After Anne disappeared to dress and prepare
For this Lady Stuart's ball, I took to my own chamber,
Thinking of what she would wear and how she would
Fail her hostess utterly, trying to be more a man.
She loves that black satin pelise, with the practically
Regimental black hat, and her boots and gaiters.
How I loathe the boots and gaiters, always have.
They, all of it really, the whole painting, are why
People always snicker and ask if she's a man, and,
My least favorite, if her cock stands. It's like she
Never hears, doesn't understand, refuses to change.

"Madame," I say in French, "Your Thomas? I don't like him."
"Nonsense," says she, "What's not to like?" "He hates me,
Won't speak to me more than he has to." We're not attaching her
Amusing little croquettes, two above each ear. (I rerolled them
Myself last night after she gave them to me and retired to bed.)
But this afternoon, she wants a different look. This dress
Truly makes her look more like a lady. Her shoulders are fine.
I offer her two pairs of earrings and she chooses. I put those
Earrings in and she says I haven't been trying hard enough.
But I have. She stands and asks, "What do you think?" But then
Madame Lawton hurries in without knocking, and stands mute.

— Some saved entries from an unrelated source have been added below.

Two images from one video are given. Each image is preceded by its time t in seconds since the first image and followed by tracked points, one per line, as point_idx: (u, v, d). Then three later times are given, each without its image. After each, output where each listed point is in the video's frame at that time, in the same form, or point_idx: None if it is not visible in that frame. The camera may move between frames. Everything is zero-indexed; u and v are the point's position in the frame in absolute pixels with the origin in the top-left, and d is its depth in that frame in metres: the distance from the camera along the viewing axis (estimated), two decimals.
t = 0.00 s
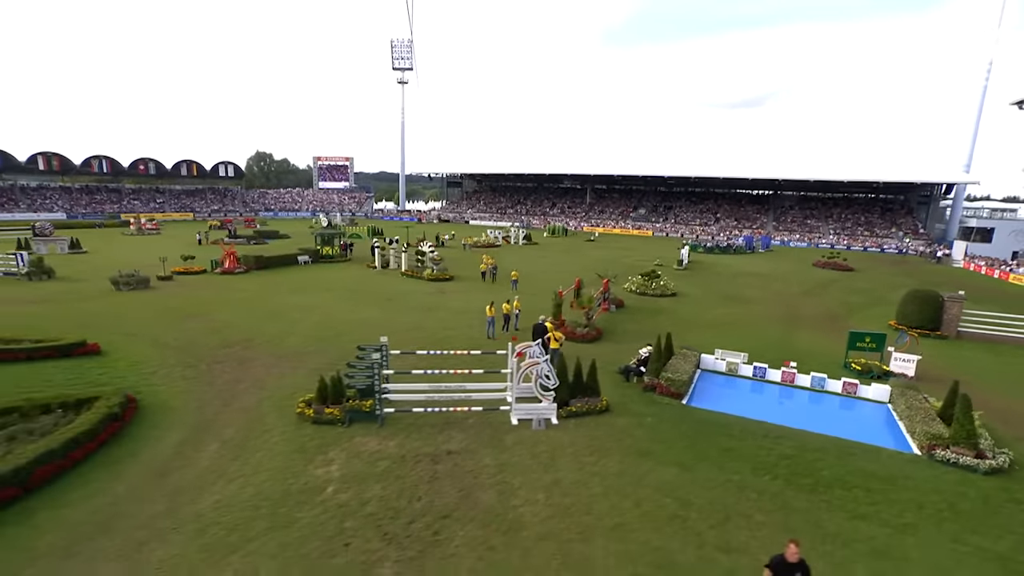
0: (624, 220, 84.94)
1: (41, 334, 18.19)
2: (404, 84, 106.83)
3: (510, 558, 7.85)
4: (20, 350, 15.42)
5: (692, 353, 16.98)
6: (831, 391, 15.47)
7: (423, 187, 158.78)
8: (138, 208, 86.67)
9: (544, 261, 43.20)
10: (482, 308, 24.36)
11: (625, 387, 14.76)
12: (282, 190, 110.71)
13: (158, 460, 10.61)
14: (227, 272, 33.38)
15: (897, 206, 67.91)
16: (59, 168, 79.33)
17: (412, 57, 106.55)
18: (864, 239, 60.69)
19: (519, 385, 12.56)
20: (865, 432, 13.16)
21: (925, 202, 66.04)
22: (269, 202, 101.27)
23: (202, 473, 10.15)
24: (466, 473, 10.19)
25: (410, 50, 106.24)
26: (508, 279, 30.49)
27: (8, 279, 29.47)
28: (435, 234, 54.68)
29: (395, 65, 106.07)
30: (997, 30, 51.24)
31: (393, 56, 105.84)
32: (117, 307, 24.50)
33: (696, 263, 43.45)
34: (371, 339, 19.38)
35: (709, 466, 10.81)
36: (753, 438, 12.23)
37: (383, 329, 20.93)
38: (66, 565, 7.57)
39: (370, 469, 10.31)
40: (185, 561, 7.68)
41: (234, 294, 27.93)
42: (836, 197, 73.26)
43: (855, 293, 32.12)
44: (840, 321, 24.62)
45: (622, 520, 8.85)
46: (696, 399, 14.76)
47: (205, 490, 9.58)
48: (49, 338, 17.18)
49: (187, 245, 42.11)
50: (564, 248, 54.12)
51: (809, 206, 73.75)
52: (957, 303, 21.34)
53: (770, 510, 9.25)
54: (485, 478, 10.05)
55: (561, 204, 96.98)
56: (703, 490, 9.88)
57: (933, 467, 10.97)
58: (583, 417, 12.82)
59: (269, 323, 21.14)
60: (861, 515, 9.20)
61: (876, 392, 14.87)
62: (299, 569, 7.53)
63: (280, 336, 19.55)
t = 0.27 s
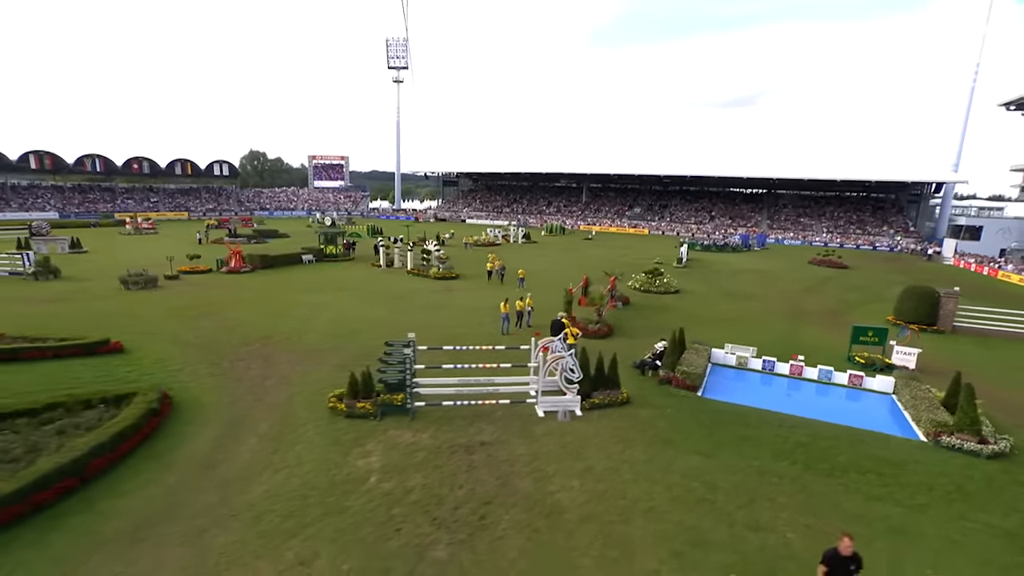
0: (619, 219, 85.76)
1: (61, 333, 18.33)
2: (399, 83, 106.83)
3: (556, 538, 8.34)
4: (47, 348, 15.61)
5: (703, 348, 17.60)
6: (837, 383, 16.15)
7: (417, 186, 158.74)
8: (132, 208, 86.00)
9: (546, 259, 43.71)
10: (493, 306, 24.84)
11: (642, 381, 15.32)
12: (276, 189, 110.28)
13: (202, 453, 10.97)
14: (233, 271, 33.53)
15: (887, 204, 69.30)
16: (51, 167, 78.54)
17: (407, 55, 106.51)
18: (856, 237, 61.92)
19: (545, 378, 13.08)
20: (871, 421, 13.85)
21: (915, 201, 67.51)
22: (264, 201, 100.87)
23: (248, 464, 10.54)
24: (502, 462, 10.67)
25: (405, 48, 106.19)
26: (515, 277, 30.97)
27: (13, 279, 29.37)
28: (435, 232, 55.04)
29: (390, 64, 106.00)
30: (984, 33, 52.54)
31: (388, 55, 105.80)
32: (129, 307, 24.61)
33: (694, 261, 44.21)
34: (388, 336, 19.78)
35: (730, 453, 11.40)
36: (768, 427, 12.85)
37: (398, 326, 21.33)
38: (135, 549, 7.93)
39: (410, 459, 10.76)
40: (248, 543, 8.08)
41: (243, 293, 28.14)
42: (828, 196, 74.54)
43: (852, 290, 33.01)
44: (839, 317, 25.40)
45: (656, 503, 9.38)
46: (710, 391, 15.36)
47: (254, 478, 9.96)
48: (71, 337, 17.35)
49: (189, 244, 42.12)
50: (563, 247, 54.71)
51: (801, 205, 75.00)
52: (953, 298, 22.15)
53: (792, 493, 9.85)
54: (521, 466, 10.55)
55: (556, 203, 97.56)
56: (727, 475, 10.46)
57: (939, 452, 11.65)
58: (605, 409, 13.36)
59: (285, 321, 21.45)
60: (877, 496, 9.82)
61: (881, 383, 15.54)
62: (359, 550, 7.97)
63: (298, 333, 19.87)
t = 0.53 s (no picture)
0: (615, 219, 86.53)
1: (80, 333, 18.46)
2: (394, 85, 106.91)
3: (596, 524, 8.77)
4: (71, 348, 15.76)
5: (713, 345, 18.17)
6: (843, 377, 16.78)
7: (412, 186, 158.79)
8: (125, 209, 85.25)
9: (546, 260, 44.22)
10: (502, 306, 25.25)
11: (657, 377, 15.83)
12: (270, 190, 109.84)
13: (241, 448, 11.26)
14: (238, 272, 33.62)
15: (878, 204, 70.70)
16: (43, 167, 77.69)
17: (403, 56, 106.56)
18: (848, 237, 63.14)
19: (568, 374, 13.54)
20: (873, 412, 14.55)
21: (905, 201, 68.99)
22: (259, 202, 100.43)
23: (288, 457, 10.87)
24: (534, 454, 11.10)
25: (400, 49, 106.23)
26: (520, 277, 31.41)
27: (18, 280, 29.26)
28: (435, 233, 55.34)
29: (385, 64, 106.00)
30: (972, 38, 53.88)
31: (383, 56, 105.82)
32: (139, 307, 24.68)
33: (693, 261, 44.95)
34: (404, 335, 20.13)
35: (749, 444, 11.93)
36: (782, 419, 13.41)
37: (412, 325, 21.68)
38: (196, 537, 8.25)
39: (445, 451, 11.14)
40: (304, 530, 8.43)
41: (252, 293, 28.29)
42: (820, 196, 75.84)
43: (848, 289, 33.83)
44: (838, 315, 26.15)
45: (685, 491, 9.85)
46: (722, 386, 15.92)
47: (297, 470, 10.31)
48: (92, 337, 17.51)
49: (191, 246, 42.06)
50: (562, 247, 55.26)
51: (794, 206, 76.26)
52: (948, 296, 22.96)
53: (811, 479, 10.41)
54: (552, 458, 10.98)
55: (552, 204, 98.16)
56: (748, 464, 10.99)
57: (946, 441, 12.27)
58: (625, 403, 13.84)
59: (300, 321, 21.71)
60: (892, 482, 10.38)
61: (886, 377, 16.15)
62: (410, 536, 8.35)
63: (314, 333, 20.16)
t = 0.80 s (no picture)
0: (612, 218, 87.15)
1: (96, 332, 18.59)
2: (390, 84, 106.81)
3: (627, 510, 9.17)
4: (93, 346, 15.91)
5: (721, 340, 18.68)
6: (848, 370, 17.32)
7: (407, 186, 158.62)
8: (120, 208, 84.69)
9: (548, 258, 44.64)
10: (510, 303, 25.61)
11: (669, 371, 16.27)
12: (266, 189, 109.41)
13: (274, 441, 11.55)
14: (244, 271, 33.73)
15: (871, 204, 71.81)
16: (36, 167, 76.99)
17: (399, 55, 106.45)
18: (842, 235, 64.13)
19: (587, 368, 13.97)
20: (877, 403, 15.10)
21: (897, 200, 70.14)
22: (255, 202, 100.09)
23: (321, 448, 11.18)
24: (559, 445, 11.50)
25: (396, 49, 106.12)
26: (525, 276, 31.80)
27: (23, 279, 29.21)
28: (435, 232, 55.58)
29: (381, 63, 105.89)
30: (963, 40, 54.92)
31: (379, 55, 105.69)
32: (148, 306, 24.77)
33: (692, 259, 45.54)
34: (417, 331, 20.44)
35: (764, 434, 12.41)
36: (792, 410, 13.90)
37: (424, 323, 21.98)
38: (245, 525, 8.57)
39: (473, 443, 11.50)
40: (348, 516, 8.77)
41: (260, 292, 28.46)
42: (814, 195, 76.87)
43: (845, 286, 34.52)
44: (838, 312, 26.77)
45: (708, 478, 10.28)
46: (732, 380, 16.42)
47: (332, 460, 10.63)
48: (110, 336, 17.66)
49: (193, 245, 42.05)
50: (562, 245, 55.72)
51: (789, 205, 77.26)
52: (945, 292, 23.64)
53: (827, 466, 10.89)
54: (577, 449, 11.39)
55: (549, 203, 98.61)
56: (765, 453, 11.45)
57: (951, 430, 12.80)
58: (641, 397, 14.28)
59: (313, 319, 21.96)
60: (903, 468, 10.87)
61: (889, 370, 16.68)
62: (451, 521, 8.71)
63: (328, 330, 20.42)
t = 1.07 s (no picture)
0: (608, 218, 87.85)
1: (115, 330, 18.72)
2: (386, 83, 106.66)
3: (658, 496, 9.60)
4: (119, 345, 16.05)
5: (731, 337, 19.21)
6: (853, 364, 17.92)
7: (402, 185, 158.41)
8: (114, 208, 84.09)
9: (549, 257, 45.08)
10: (518, 302, 25.97)
11: (683, 367, 16.75)
12: (261, 189, 108.95)
13: (309, 433, 11.86)
14: (249, 270, 33.86)
15: (864, 203, 73.00)
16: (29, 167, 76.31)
17: (395, 55, 106.33)
18: (836, 235, 65.19)
19: (607, 363, 14.47)
20: (883, 396, 15.66)
21: (890, 200, 71.34)
22: (251, 201, 99.71)
23: (357, 440, 11.50)
24: (587, 437, 11.90)
25: (392, 48, 105.98)
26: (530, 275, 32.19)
27: (29, 279, 29.16)
28: (436, 231, 55.83)
29: (377, 63, 105.69)
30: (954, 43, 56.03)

I think I have never seen her naked shoulders except in bed,
And never these fifteen or more years. They are exquisite, yes,
But I always thought them mine. How dare she expose
Her exquisite bits to the general public? How is it that,
No matter how I complained or begged, she always dressed
In a masculine style, even with the corset and all
The petticoats? Yet, suddenly, for this Lady Stuart person,
She chose, CHOSE, to wear an off-shoulder gown? How?
Her shoulders are luscious; how can I possibly share them?
She looks at herself in the mirror, sees me staring at her
Reflection, aghast. Strangely hesitant, she asks, "Will I do?
Lady Stuart prefers ladies to wear low-cut gowns at dinner..."
So I looked worried. Envious maybe. She never did that for--

It's strange to think of going out in public like this, and I cannot
Read M's gaze. She looks horrified, angry, something I cannot
Name. She stutters when I ask if I will do, and I suppose
That I am flubbing it again, this femininity business, but
Lady Stuart's preferences are well known, and it would be
Social death to flaunt them. So here I am, exposed, chilly.
Still, we're not alive if we're not trying to better ourselves
And there's no guarantee that we'll be comfortable as we do.

Chapter Text

Once again, I find myself in debt to Miss Lister, for surely
She put her sister and father up to visiting the house,
Talking my wife into coming around on the match
Between Suzannah and Thomas Sowden. Nobility
Of character? That's Miss Lister's phrase, you may rely
Upon it. So, wasting no time, I rode to the farm, catching
Thomas just as he was building a proper staircase
With his younger brother. I told him that we would
Like to give him our blessing, and then Suzannah would
Surely like to hear the good news from him direct.
His mother did mention a letter from Sam Sowden's
Brother, Ben, which I did think odd. If a man did do
A drunken runoff, why would he go to his brother?
And would the brother then let the wife know? But
Perhaps it was done so that she need not worry.